To be clear then, the Crossfit diet as I quoted at the start is basically the Paleo diet, which could also be described as the Caveman diet, or summarised succinctly like this: “Don’t eat anything that was invented in the last 10,000 years.” So the Paleo diet says what you should eat. If you follow the Zone diet for example, that says what proportions you should eat it in. Which in summary is 40% carbs, 30% protein and 30% fat. Ironic isn’t it that this so called low carb diet still gets most of its content from carbs and 30% protein could hardly be called a high protein diet. Sadly, the naysayers rarely bother to look at the facts before they try to rubbish it.

{ 8 comments… add one }
  • janeinger 1 February 2010, 11:36 am

    go colin

  • Colin McNulty 1 February 2010, 6:08 pm

    Not like me to go off on a rant, ohhhh nooooo. 😉

  • Pete Brzezinka 3 February 2010, 8:25 am

    Nice post. Hope this tiff didn’t cause too much conflict!

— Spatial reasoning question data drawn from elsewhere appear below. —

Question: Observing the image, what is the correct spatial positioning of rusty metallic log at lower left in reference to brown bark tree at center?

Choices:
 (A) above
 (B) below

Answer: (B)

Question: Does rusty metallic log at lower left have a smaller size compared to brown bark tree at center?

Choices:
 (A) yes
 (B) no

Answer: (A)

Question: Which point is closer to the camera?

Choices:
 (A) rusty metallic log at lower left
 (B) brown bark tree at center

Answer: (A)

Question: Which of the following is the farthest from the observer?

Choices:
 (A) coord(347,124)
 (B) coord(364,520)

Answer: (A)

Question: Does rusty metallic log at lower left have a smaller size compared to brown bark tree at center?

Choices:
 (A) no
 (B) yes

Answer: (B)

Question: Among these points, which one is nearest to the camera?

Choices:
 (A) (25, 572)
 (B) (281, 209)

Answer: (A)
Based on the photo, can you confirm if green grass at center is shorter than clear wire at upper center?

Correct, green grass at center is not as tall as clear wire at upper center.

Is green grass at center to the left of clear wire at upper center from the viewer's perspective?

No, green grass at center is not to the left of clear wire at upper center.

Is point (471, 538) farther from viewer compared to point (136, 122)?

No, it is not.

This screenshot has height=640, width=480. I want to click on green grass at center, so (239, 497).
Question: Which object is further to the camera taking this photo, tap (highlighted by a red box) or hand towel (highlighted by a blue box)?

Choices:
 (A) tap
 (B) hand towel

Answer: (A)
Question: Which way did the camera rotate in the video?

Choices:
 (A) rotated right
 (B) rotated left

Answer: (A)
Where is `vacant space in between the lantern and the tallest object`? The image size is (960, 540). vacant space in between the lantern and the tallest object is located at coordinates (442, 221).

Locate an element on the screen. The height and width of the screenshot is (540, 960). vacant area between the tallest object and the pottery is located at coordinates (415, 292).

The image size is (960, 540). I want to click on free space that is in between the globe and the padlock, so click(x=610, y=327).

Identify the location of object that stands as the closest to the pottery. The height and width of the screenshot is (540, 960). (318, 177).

  • Colin McNulty 3 February 2010, 8:02 pm

    I don’t think so Pete. I walked away after telling the person (who I now know was a girl) that I wasn’t going to argue with her. My mate reckons I’m more likely to be right anyway. What a clever chap he is! 😉

  • Mark Bentley 16 October 2011, 2:43 pm

    In agreement with everything you say here except for the last bit about vitamins. Watch the movie ‘Food Matters’ and listen to the evidence about supplementary vitamin C and how it’s not only not dangerous but also a potential cure for cancer.

    http://www.youtube.com/watch?v=KfJLpPs1gTQ

  • Colin McNulty 16 October 2011, 6:04 pm

    Thanks for the link mark, that film looks interesting. Unfortunately the high vitamin C cancer treatment seems to have been disproved in follow up studies. Read here:

    http://www.quackwatch.org/01QuackeryRelatedTopics/Cancer/c.html

  • Mark Bentley 17 October 2011, 5:30 pm

    Well, it would seem that for every proven theory, there is a successful counter-theory. I’m always inclined to keep an open mind on such topics. Not to skew your thread into a discussion about vitamins but the same movie also talks about the benefits of niacin therapy for depression. There’s also the issue of vitamin D supplementation for individuals living in climates where winters are long and opportunities for exposure to sunshine are limited. Most experts are in agreement, that diet alone cannot provide sufficient vitamin D.

  • Colin McNulty 17 October 2011, 5:47 pm

    You are certainly right that for every theory, there’s always people who say it isn’t so. In that respect that internet is both a blessing and a curse.